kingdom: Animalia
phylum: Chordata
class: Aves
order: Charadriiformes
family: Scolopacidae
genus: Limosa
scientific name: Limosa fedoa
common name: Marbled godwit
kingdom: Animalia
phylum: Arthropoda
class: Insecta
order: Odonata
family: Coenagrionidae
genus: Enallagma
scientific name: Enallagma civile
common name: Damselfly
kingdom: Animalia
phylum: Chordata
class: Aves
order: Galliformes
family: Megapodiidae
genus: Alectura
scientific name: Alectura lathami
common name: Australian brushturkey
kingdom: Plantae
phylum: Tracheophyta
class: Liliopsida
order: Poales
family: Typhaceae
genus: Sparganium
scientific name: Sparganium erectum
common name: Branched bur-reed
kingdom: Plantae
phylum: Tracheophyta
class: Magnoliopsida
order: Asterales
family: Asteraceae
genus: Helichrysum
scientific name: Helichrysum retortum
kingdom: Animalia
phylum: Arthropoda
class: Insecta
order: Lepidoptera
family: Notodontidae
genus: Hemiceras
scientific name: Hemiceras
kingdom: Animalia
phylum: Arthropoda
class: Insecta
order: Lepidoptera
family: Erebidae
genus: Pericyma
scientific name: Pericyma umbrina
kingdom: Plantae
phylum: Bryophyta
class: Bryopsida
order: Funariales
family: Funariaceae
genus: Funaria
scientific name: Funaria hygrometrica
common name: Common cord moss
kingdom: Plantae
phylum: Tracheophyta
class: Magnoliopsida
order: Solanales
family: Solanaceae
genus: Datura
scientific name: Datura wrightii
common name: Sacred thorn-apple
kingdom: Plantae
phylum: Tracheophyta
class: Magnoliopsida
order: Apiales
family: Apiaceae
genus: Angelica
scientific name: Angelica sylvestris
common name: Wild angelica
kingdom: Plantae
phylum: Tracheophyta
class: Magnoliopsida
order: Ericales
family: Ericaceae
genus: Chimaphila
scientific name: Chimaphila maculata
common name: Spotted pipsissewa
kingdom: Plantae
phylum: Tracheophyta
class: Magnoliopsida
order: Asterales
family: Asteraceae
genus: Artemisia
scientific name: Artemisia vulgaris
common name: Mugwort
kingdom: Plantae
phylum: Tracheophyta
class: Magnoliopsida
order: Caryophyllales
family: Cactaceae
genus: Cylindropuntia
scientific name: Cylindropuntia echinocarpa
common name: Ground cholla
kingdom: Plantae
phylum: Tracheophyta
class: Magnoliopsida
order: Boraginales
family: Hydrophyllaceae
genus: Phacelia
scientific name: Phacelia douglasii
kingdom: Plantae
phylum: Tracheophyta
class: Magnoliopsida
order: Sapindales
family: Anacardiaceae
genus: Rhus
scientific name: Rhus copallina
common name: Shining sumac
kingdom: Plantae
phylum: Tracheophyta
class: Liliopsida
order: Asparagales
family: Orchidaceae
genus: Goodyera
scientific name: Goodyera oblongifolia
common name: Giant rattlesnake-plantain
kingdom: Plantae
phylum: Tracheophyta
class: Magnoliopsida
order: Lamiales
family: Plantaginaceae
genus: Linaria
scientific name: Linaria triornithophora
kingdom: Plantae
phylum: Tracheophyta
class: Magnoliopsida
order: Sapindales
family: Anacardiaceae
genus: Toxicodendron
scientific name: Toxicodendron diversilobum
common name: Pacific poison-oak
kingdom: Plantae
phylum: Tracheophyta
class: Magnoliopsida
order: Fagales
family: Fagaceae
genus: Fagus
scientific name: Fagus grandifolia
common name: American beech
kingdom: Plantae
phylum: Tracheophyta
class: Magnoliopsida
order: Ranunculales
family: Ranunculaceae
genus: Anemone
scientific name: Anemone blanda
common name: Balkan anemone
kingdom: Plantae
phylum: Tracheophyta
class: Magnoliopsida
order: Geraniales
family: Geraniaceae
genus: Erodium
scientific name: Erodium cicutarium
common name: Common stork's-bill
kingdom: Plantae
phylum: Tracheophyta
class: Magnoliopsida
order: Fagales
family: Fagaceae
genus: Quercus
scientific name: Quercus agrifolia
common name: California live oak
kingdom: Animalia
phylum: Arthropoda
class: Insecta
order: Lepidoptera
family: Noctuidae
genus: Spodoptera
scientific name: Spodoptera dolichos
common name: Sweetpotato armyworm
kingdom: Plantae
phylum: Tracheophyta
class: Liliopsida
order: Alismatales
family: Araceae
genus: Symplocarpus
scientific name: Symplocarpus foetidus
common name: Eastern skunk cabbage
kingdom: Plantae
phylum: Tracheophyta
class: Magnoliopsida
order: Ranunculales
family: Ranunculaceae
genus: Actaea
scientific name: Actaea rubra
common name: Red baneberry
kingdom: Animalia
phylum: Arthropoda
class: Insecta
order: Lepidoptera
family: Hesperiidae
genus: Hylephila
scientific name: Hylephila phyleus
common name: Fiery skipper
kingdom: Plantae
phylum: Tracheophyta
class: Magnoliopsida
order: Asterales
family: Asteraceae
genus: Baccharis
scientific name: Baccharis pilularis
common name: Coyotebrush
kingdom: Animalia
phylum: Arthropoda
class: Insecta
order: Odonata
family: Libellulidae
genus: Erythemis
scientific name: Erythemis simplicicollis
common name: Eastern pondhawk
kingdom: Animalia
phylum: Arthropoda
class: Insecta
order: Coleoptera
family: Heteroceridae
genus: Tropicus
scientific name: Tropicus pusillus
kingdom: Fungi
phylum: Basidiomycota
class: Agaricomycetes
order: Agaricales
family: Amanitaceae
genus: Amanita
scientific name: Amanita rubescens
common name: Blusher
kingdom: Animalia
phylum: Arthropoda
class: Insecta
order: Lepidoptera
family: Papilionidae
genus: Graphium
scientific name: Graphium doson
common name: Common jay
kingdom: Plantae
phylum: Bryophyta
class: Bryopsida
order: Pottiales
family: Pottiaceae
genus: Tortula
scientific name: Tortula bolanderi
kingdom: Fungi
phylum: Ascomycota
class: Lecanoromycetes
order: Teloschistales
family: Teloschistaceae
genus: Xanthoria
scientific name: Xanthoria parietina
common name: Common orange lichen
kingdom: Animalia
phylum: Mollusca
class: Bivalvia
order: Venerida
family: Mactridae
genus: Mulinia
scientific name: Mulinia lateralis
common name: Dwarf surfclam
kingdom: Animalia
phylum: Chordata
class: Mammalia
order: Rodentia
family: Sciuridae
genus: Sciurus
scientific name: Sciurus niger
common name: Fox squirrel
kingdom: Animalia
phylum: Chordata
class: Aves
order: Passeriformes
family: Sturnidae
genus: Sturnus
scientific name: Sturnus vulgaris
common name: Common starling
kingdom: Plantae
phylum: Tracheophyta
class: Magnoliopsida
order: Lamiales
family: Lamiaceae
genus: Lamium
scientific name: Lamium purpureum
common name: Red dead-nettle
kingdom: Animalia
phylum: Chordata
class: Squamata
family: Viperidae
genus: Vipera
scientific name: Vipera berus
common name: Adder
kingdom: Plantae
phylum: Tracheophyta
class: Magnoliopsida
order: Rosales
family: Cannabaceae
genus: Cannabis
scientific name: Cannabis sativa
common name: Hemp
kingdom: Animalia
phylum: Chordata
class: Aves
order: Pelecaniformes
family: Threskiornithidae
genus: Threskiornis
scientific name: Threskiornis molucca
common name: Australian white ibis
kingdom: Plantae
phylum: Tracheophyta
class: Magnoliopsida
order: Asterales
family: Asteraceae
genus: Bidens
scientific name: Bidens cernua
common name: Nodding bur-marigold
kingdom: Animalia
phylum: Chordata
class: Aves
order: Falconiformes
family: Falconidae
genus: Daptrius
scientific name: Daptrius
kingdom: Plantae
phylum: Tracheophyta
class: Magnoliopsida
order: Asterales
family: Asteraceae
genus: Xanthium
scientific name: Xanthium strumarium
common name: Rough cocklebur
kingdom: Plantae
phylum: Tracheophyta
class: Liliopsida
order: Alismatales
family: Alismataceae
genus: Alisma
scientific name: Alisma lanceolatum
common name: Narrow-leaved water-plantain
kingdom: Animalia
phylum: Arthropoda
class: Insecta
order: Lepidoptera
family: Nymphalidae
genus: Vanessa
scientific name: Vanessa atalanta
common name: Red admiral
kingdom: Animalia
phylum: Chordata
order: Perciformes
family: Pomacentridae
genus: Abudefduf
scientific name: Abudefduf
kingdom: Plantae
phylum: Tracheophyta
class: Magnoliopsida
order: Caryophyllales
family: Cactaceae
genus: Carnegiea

▶ THE TASK
Starting at the line that contains "family: Pomacentridae" and ending at the end of the records, reproduce those lines with "phylum" swapped for "division", leaving everything else unchanged.

▶ PROBLEM SOLUTION
family: Pomacentridae
genus: Abudefduf
scientific name: Abudefduf
kingdom: Plantae
division: Tracheophyta
class: Magnoliopsida
order: Caryophyllales
family: Cactaceae
genus: Carnegiea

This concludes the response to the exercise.